The recent Cambridge Analytica fallout has brought privacy concerns into the spotlight. People need more education on how data is used. For instance, a recent survey showed that roughly two-thirds of Twitter users were unaware that tweets are sometimes incorporated into research studies.
But the bigger question still looms: how do companies ensure that any research done internally or externally on their users’ data remains truly, incontrovertibly anonymized?
Differential Privacy and the Quantification of Risk
Differential privacy is a new technique to ensure privacy while harnessing the power of machine learning. Basically, it entails adding noise when querying a dataset, allowing most of the dataset’s statistical features to be preserved while limiting the risk that any individual’s data will be identified. It uses different mathematics than standard de-identification techniques. In ideal implementations, this risk remains close to zero, guaranteeing that whether or not an individual’s data is included in a dataset will have virtually no adverse effect on them from an informational standpoint.

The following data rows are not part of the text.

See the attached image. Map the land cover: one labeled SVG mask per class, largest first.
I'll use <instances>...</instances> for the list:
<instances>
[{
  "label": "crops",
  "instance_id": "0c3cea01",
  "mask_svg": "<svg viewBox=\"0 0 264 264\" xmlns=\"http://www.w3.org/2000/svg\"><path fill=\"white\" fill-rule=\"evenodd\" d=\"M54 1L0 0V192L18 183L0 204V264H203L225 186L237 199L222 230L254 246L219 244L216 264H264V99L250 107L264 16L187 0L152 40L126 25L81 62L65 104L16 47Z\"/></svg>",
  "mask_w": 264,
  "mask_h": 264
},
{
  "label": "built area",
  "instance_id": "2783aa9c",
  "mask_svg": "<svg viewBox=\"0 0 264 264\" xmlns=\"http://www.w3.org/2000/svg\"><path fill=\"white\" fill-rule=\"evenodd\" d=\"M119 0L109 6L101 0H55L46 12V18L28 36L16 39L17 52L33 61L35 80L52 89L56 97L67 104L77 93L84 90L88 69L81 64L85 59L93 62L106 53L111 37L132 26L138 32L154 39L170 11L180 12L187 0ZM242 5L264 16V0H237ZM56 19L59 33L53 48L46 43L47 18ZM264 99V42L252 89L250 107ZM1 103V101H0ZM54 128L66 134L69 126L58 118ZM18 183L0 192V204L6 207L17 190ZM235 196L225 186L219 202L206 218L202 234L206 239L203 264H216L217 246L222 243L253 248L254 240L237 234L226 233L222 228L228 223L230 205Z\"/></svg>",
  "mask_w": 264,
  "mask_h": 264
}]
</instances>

Until recently, differential privacy was only used in practice at companies like Apple, Google, and Uber. Apple incorporates differential privacy into user analytics, enabling improvements in various products. Google uses differential privacy locally on Androids, applying Federated Learning to share learnings from users without disclosing details. Uber is also investing engineering resources to build out more rigorous privacy algorithms, making its code open source.
Differential privacy will really hit its stride as it becomes easier to apply in startups. Georgian Partners’ new Epsilon product, cleverly named after the mathematical bound of a privacy guarantee, indicates this is on the horizon. Bluecore is using the technique to enable companies to benefit from shared data without compromising competitive insights. The goal is to help solve the infamous cold start problem in recommendation engines.
At the same time, research in differential privacy advances. Uber is focused on ensuring the privacy of SQL database queries with Elastic Sensitivity. Bolt-on differential privacy is designed for stochastic gradient descent (SGD) (a standard optimization technique). Two issues can complicate making SGD differentially private: reduced model accuracy (from the added noise) and reduced runtime efficiency. The bolt-on approach solves these obstacles by only perturbing the output of the model, essentially treating the training process as a black box. The result is an SGD-ready privacy algorithm that both maintains accuracy and keeps runtime reasonably low.
Differential privacy will soon be a privacy best practice. Still, it’s only one piece of a larger puzzle. If you’re ensuring user data remains private but failing to treat users fairly and consistently, you haven’t really done much to build trust. As machine learning models becoming increasingly ubiquitous, so do the threats of bias, misallocation, and misunderstanding.